UN POCO DE AMOR FRANCÉS



La mayoría de los argentinos no tenemos un buen recuerdo de aquel año 2001. En plena crisis política, económica y social, con un presidente yéndose de la casa rosada en un helicóptero, sumado a los cinco que ocuparon ese cargo y duraron diez días, son una mancha enorme en la historia de nuestro país.
Estados Unidos es otro de los que no la pasó nada bien en esos tiempos. El ataque terrorista que ocasionó la caída de las torres gemelas dejó un profundo dolor en todos los americanos.
Sin embargo, en el mundo hubo hinchas de un equipo de fútbol que sí disfrutaron de la llegada de un fenómeno que cautivo el corazón de ellos. Cupido mandó señales de un nuevo amor, el Real Madrid entendió ese llamado de atención y contrató a Zinedine Zidane. La figura de la Juventus arribó el 10 de julio a la casa blanca madrileña y el cariño entre ambos no tardó en consolidarse.
Se puso la camiseta número cinco; nada más y nada menos que la que dejó Sanchis, un histórico del club, y no sólo se aguantó la presión, sino que la llevó a lo más alto del continente. Salió campeón de la UEFA Champions League en esa temporada, metiendo un golazo en la final ante el Bayer Leverkusen. Una volea de zurda que quedará en la mente de todos los amantes del deporte más lindo del planeta.

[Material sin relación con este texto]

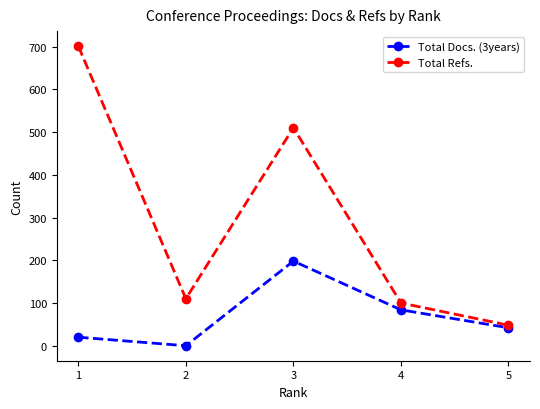

What is the maximum value for Total Docs. (3years)?

198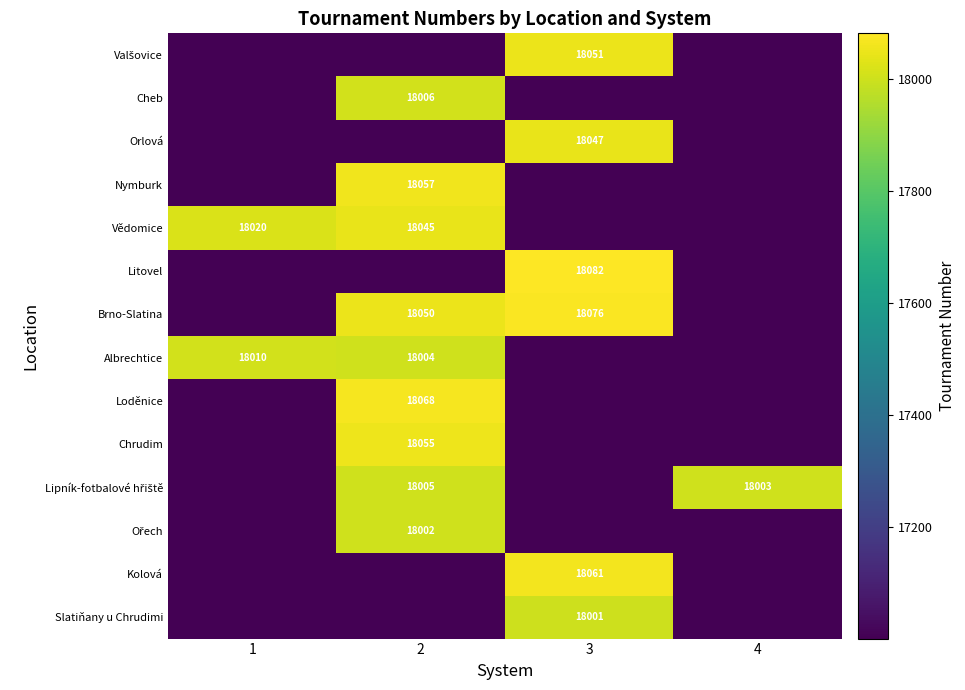

Is it true that Brno-Slatina equals 28603 at 3?

False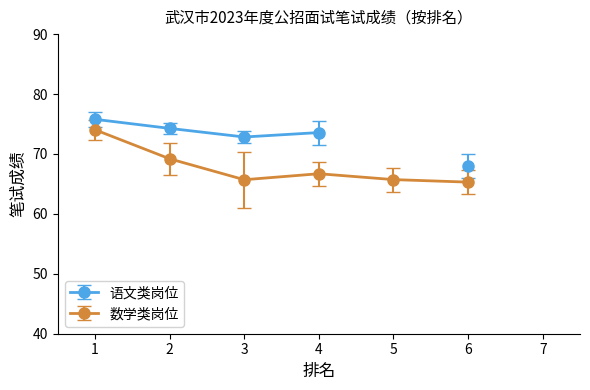

What is the greatest value displayed?

75.5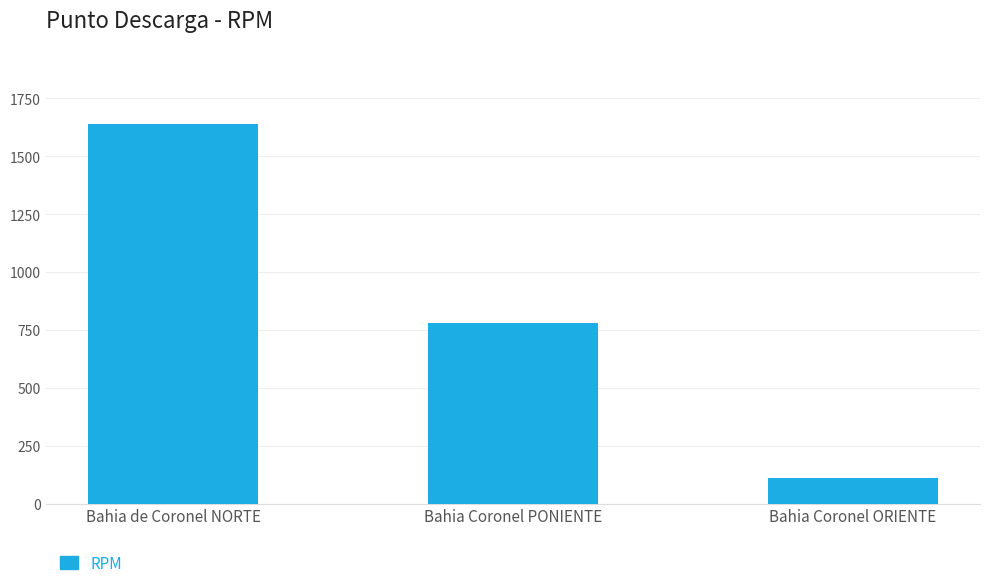

At which category does the chart reach its peak across all series?

Bahia de Coronel NORTE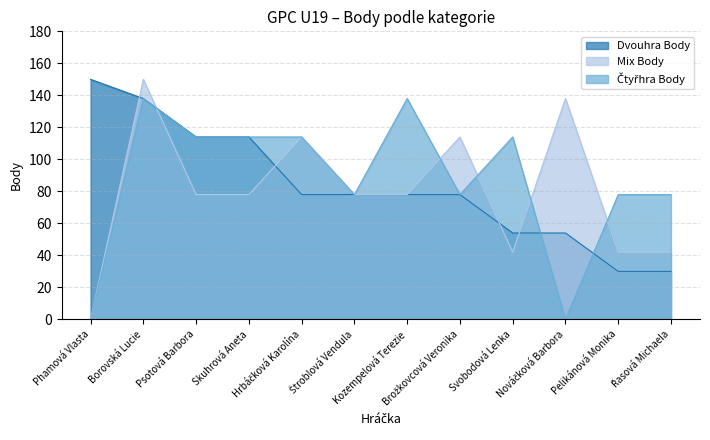

How many values in the Čtyřhra Body series exceed 114?

2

En total cosechó seis títulos en el merengue: la Liga de Campeones, dos supercopas de España,  una liga española, una intercontinental y una supercopa europea. Nada mal para un galáctico brillante. Pero por desgracia para los que amamos su juego, Zizou se retiró de la actividad en 2006.
De cualquier manera, cuando el amor es muy fuerte entre dos partes, se hace imposible el alejamiento por un largo tiempo. Eso pasó entre el francés y la institución de la capital madrileña. De hecho, en 2009 Florentino Pérez lo trajo de vuelta. Sí, el particular presidente que suele comprar a la estrella del momento, sin importarle prácticamente lo que piensa el entrenador de turno, lo eligió como asesor de presidencia.

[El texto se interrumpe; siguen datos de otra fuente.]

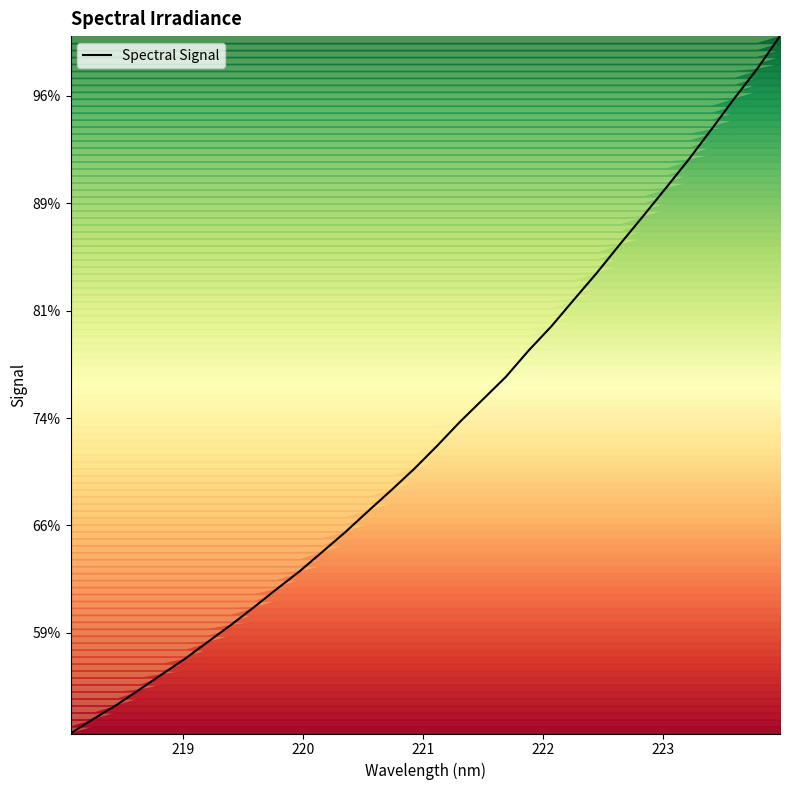

Does the chart have visible grid lines?

No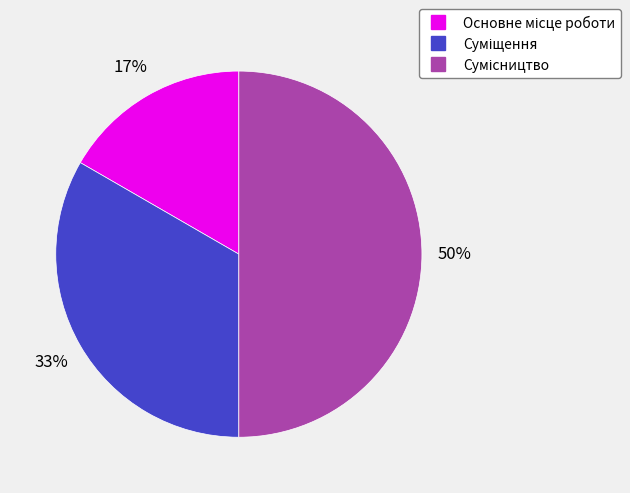

To the nearest percent, what is the average slice percentage?

33%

Pese a la elección de tomar ese cargo, su idea era ser entrenador. Poco tiempo después comenzó a prepararse con el objetivo de algún día dirigir al Real Madrid. Arrancó como ayudante de campo de Carlo Ancelotti, volvió a ganar la Champions League y luego pasó a entrenar a la segunda división del club.
Muchos dicen que el destino está marcado para cada persona. No existen pruebas que confirmen esa teoría, pero si hay hechos que por lo menos hacen dudar. En este caso, la temporada que acaba de finalizar con el merengue levantando la orejona ante el Atlético del “Cholo” Simeone. La misma comenzó con Rafa Benítez al mando. Sin embargo, los malos resultados y una presunta división el vestuario logró que el español deje su cargo para darle lugar al francés.
Nuevamente el cariño acercó las partes y, por arte de magia llamado trabajo y personalidad fuerte de Zizou, se disolvieron las asperezas y las victorias comenzaron a llegar. En la liga dio pelea hasta el final, cuando ya parecía perdida a mitad de temporada, pero se quedó sin el tiro del final. De todos modos, en la competición más importante de Europa, consiguió llevar al equipo a levantar la undécima orejona de su enorme historia.
Tal como dice la letra de unos de los temas exitosos de los redonditos de ricota, la casa blanca necesitaba un poco de amor francés.

NOTA PUBLICADA EN LA EDICION DE JUNIO DE LA REVISTA "LA LIO".